There are so many examples that are all coming out. How has this not been picked up before?

Thanks again for your support and I will look into getting that book.

PeatAndDiesel Fri 16-Aug-19 17:52:47

This diagnosis has been an enormous relief for him. He has always felt different, struggled with mental health and never quite fitted in. The diagnosis has given him a belief he is not broken or defective, just different. He has stopped hating himself so much - very difficult when he sinks into these phases.

He did huge amounts of research before even seeking diagnosis and when his appointment came through he had written over 50 pages of categorised notes (I think it was a special interest). The Tony Attwood book on Asperger’s Syndrome is a very good starting point.

From a practical perspective, one of the most positive things has been with work. He has been open about his diagnosis and adjustments have been made which have really helped - his co-workers don’t see him as being difficult, they understand why he sometimes acts the way he does. He no longer dreads being sacked or forced out which has always caused an inordinate amount of anxiety.

From my perspective it has also helped. Things like I now understand why he takes himself off - even on holidays - and just needs an hour or two by himself just to “decompress”. I know that there is little point in debating certain issues as he is extremely black and white (that said, facts and logic applied correctly can cause him to instantly acknowledge his error - I love this!!). I social situations, he now knows that he can get carried away with making a point and I now am able to defuse situations before they arise and he acknowledges and respects my input. He doesn’t want to cause trouble - he is just a bit passionate (Brexit is a big issue for him - I have to try to steer him clear of Brexiteers!). So whilst we still have our moments, there is a lot more understanding on both sides. We argue less but we weren’t actually that argumentative anyway.

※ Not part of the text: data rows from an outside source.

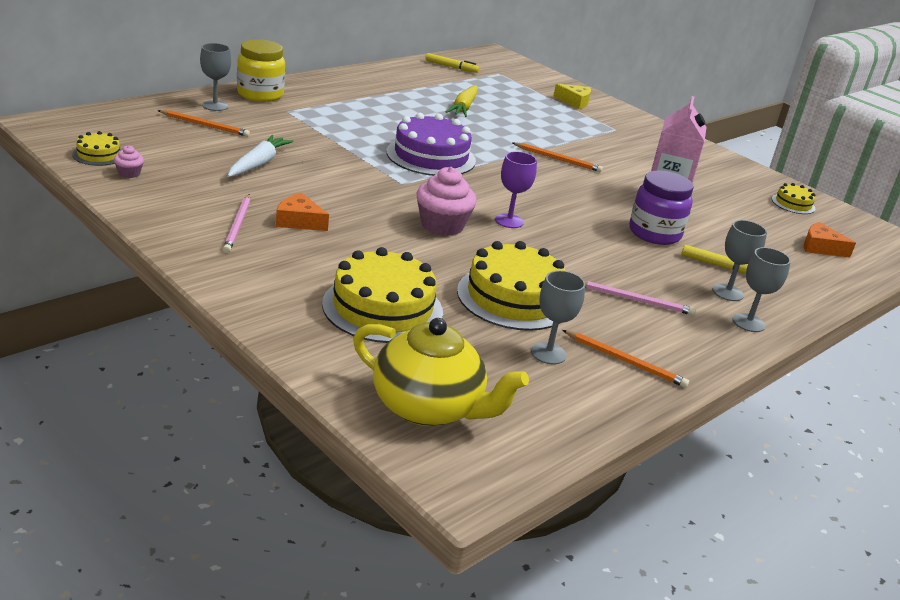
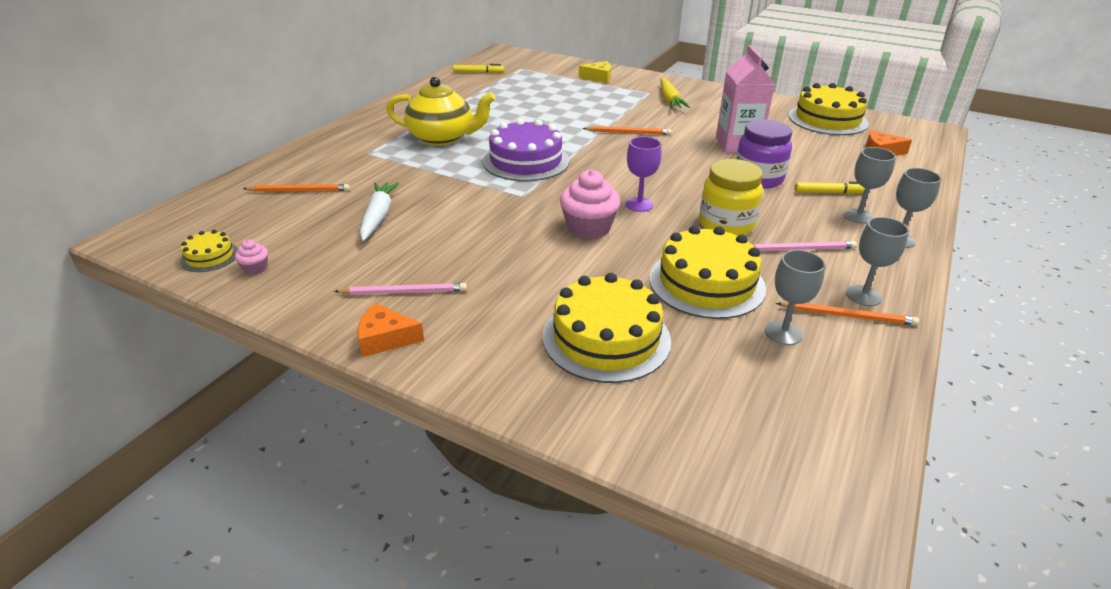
camera: 15 degrees left, 5 degrees up
(215, 106) = (296, 167): grey goblet -> grey goblet (863, 296)
(238, 225) = (404, 292): pink pencil -> pink pencil turned 75 degrees counterclockwise
(260, 94) = (331, 144): yellow jar -> yellow jar (726, 224)
(299, 221) = (459, 267): orange cheese -> orange cheese (385, 338)
(429, 407) = (737, 442): yellow teapot -> yellow teapot (442, 138)
(463, 107) = (517, 107): yellow carrot -> yellow carrot (669, 100)
(793, 204) = (827, 119): yellow cake -> yellow cake, size x2.04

The negative thing is that he sees how society perceives autistic people via the stereotype: aggressive, cold, manipulative, lying, uncaring etc etc and this really gets to him as whilst NT people are recognised as having a wide range of personality traits (from the most warm and wonderful to narcissistic and evil) it seems that autistic people are not afforded the same understanding.

So diagnosis has definitely been beneficial, but it was on his instigation and I think that’s crucial.

Sorry I’ve got a bit carried away writing all that........

Daftasabroom Fri 16-Aug-19 17:41:49

DS1 said today "mum, why do you turn everything into a conflict". DS is AS.

U2HasTheEdge Fri 16-Aug-19 17:01:50

That was an interesting read, thank you.

It has been difficult at times but our marriage just works. He is amazing.

Has having an official diagnosis been beneficial for your husband and you?

theorchidwhisperer Fri 16-Aug-19 16:49:06

Message withdrawn at poster's request.

PeatAndDiesel Fri 16-Aug-19 15:36:41

U2HasTheEdge (great name!)

I just wanted to say that autistic people DO have empathy. It is a damaging myth that is commonly perpetuated that they don’t.

You can read more here www.bbc.com/future/story/20151006-its-time-we-dispelled-these-myths-about-autism

It is critical to understand the difference between cognitive empathy (Theory of Mind - which some autistic people can struggle with) and affective empathy (eg understanding why somebody dying is a very upsetting thing - which most autistic people DO have). It is such a shame that so many people do not understand the distinction.

I’m glad your DH is working with you and you sound so supportive. My DH also in the spectrum and I wouldn’t change him for the world.